A variation of Section 7.5.3, “org.hibernate.service.jdbc.connections.spi.ConnectionProvider providing access to JDBC connections in multi-tenant environments.

Initiator

N/A

Implementations

Intended that users provide appropriate implementation if needed.

Once a org.hibernate.service.ServiceRegistry is built it is considered immutable; the services themselves might accept re-configuration, but immutability here means adding/replacing services. So another role provided by the org.hibernate.service.ServiceRegistryBuilder is to allow tweaking of the services that will be contained in the org.hibernate.service.ServiceRegistry generated from it.

There are 2 means to tell a org.hibernate.service.ServiceRegistryBuilder about custom services.

  • Implement a org.hibernate.service.spi.BasicServiceInitiator class to control on-demand construction of the service class and add it to the org.hibernate.service.ServiceRegistryBuilder via its addInitiator method.

  • Just instantiate the service class and add it to the org.hibernate.service.ServiceRegistryBuilder via its addService method.

Either approach the adding a service approach or the adding an initiator approach are valid for extending a registry (adding new service roles) and overriding services (replacing service implementations).

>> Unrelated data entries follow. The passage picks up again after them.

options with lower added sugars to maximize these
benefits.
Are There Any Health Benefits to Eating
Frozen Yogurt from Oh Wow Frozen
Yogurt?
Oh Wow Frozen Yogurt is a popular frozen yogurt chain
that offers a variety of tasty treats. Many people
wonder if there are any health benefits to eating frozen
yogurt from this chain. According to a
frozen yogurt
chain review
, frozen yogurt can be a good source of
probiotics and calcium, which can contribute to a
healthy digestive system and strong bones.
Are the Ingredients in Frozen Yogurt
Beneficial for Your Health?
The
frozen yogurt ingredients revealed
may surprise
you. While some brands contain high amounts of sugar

The boot-strap registry holds services that absolutely have to be available for most things to work. The main service here is the Section 7.7.1.1.1, “org.hibernate.service.classloading.spi.ClassLoaderService which is a perfect example. Even resolving configuration files needs access to class loading services (resource look ups). This is the root registry (no parent) in normal use.

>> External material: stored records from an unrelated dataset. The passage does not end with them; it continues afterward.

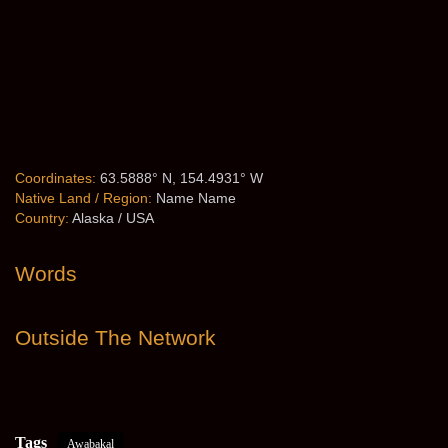
Coordinates:
63.5888° N, 154.4931° W
Native Land / Region:
Name Name
Country:
Alaska / USA
Words
Outside The Network
Tags
Awabakal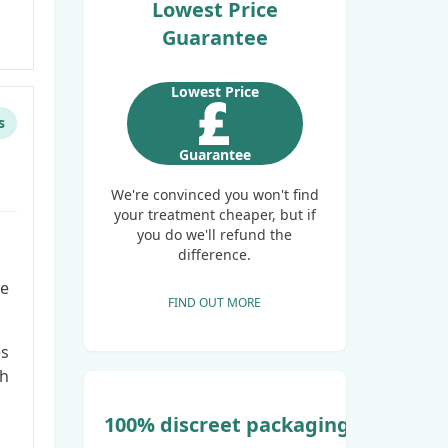
Lowest Price
Guarantee
Lowest Price
s
Guarantee
We're convinced you won't find
your treatment cheaper, but if
you do we'll refund the
difference.
ge
FIND OUT MORE
es
th
100% discreet packaging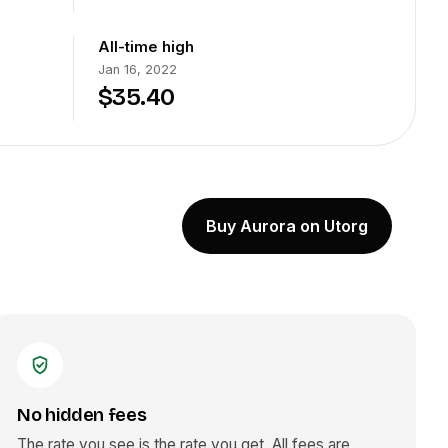
All-time high
Jan 16, 2022
$35.40
Buy Aurora on Utorg
No hidden fees
The rate you see is the rate you get. All fees are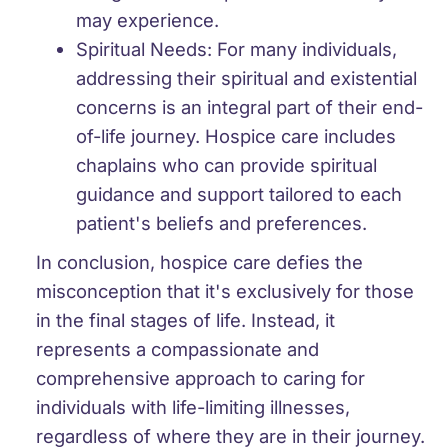
may experience.
Spiritual Needs:
For many individuals,
addressing their spiritual and existential
concerns is an integral part of their end-
of-life journey. Hospice care includes
chaplains who can provide spiritual
guidance and support tailored to each
patient's beliefs and preferences.
In conclusion, hospice care defies the
misconception that it's exclusively for those
in the final stages of life. Instead, it
represents a compassionate and
comprehensive approach to caring for
individuals with life-limiting illnesses,
regardless of where they are in their journey.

Instances of boot-strap registries are built using the org.hibernate.service.BootstrapServiceRegistryBuilder class.


Coming soon...

The org.hibernate.integrator.spi.Integrator is intended to provide a simple means for allowing developers to hook into the process of building a functioning SessionFactory. The The org.hibernate.integrator.spi.Integrator interface defines 2 methods of interest: integrate allows us to hook into the building process; disintegrate allows us to hook into a SessionFactory shutting down.

Note

There is a 3rd method defined on org.hibernate.integrator.spi.Integrator, an overloaded form of integrate accepting a org.hibernate.metamodel.source.MetadataImplementor instead of org.hibernate.cfg.Configuration. This form is intended for use with the new metamodel code scheduled for completion in 5.0

See Section 7.7.1.1.2, “org.hibernate.integrator.spi.IntegratorService

In addition to the discovery approach provided by the IntegratorService, applications can manually register Integrator implementations when building the BootstrapServiceRegistry. See Example 7.1, “Using BootstrapServiceRegistryBuilder”

The main use cases for an org.hibernate.integrator.spi.Integrator right now are registering event listeners and providing services (see org.hibernate.integrator.spi.ServiceContributingIntegrator). With 5.0 we plan on expanding that to allow altering the metamodel describing the mapping between object and relational models.